In his homily reported by Vatican News, the Pope meditated on the Gospel in which Jesus forgave the sinful woman (Luke 7: 36-50): “Her sins, her many sins, are forgiven since she has shown much love. But how to love?”  The pope asked — and he answered: “Jesus looks at the little gesture of love, the small gesture of goodwill, and he takes it and moves it forward. It is the mercy of Jesus: he always forgives, he always receives “.
Doctors of the law, the pope noted, “have an attitude that only hypocrites often use: they are scandalized”: “But look at this scandal! We can not live like this! We lost values … now everyone has the right to enter a church, divorced too, everyone. Where are we? ”

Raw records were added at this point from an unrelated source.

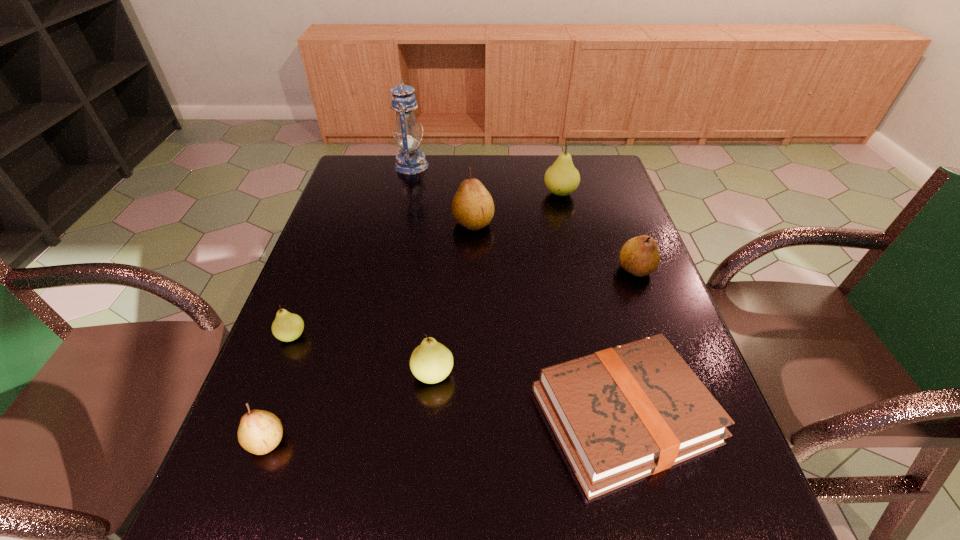
Locate an element on the screen. The height and width of the screenshot is (540, 960). the sixth object from right to left is located at coordinates (410, 161).

The height and width of the screenshot is (540, 960). I want to click on lantern, so click(410, 161).

Locate an element on the screen. Image resolution: width=960 pixels, height=540 pixels. the fifth pear from left to right is located at coordinates (562, 178).

At what (x,y) coordinates should I click in order to perform the action: click on the rightmost green pear. Please return your answer as a coordinate pair (x, y). Looking at the image, I should click on (562, 178).

This screenshot has height=540, width=960. In order to click on the second brown pear from right to left in this screenshot , I will do `click(472, 207)`.

Locate an element on the screen. Image resolution: width=960 pixels, height=540 pixels. the fifth nearest pear is located at coordinates coord(472,207).

The height and width of the screenshot is (540, 960). Identify the location of the second biggest brown pear. (640, 256).

Identify the location of the second nearest brown pear. This screenshot has width=960, height=540. (640, 256).

You are a GUI agent. You are given a task and a screenshot of the screen. Output one action in this format:
    pyautogui.click(x=<x>, y=<y>)
    Task: Click on the nearest green pear
    
    Given the screenshot: What is the action you would take?
    pyautogui.click(x=431, y=362)

Locate an element on the screen. the second biggest green pear is located at coordinates (431, 362).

It is “the scandal of hypocrites … it is the hypocrisy of the ‘righteous’, the ‘pure’, of those who believe themselves saved by their own external merits,” continued Pope Francis: they are “unable to meet love because they have a closed heart “.
And “the Church, when she walks in history, is persecuted by the hypocrites,” “from the inside and the outside,” observed the Pope: “The devil has nothing to do with sinners repented, because they look at God and say, ‘Lord, I am a sinner, help me’. And the devil is powerless. But he is strong with the hypocrites. He is strong and uses them to destroy, destroy people, destroy society, destroy the Church. The devil’s workhorse is hypocrisy, because he is a liar: he shows himself to be a mighty prince, very handsome, and behind he is a murderer. ”
For the pope, this episode of the Gospel illustrates “the dialogue between the great forgiving love of Jesus … and ours, which is an incomplete love because none of us is canonized”. In conclusion, he invited “to be merciful like Jesus, and not to condemn others”. “Jesus in the center,” he insisted.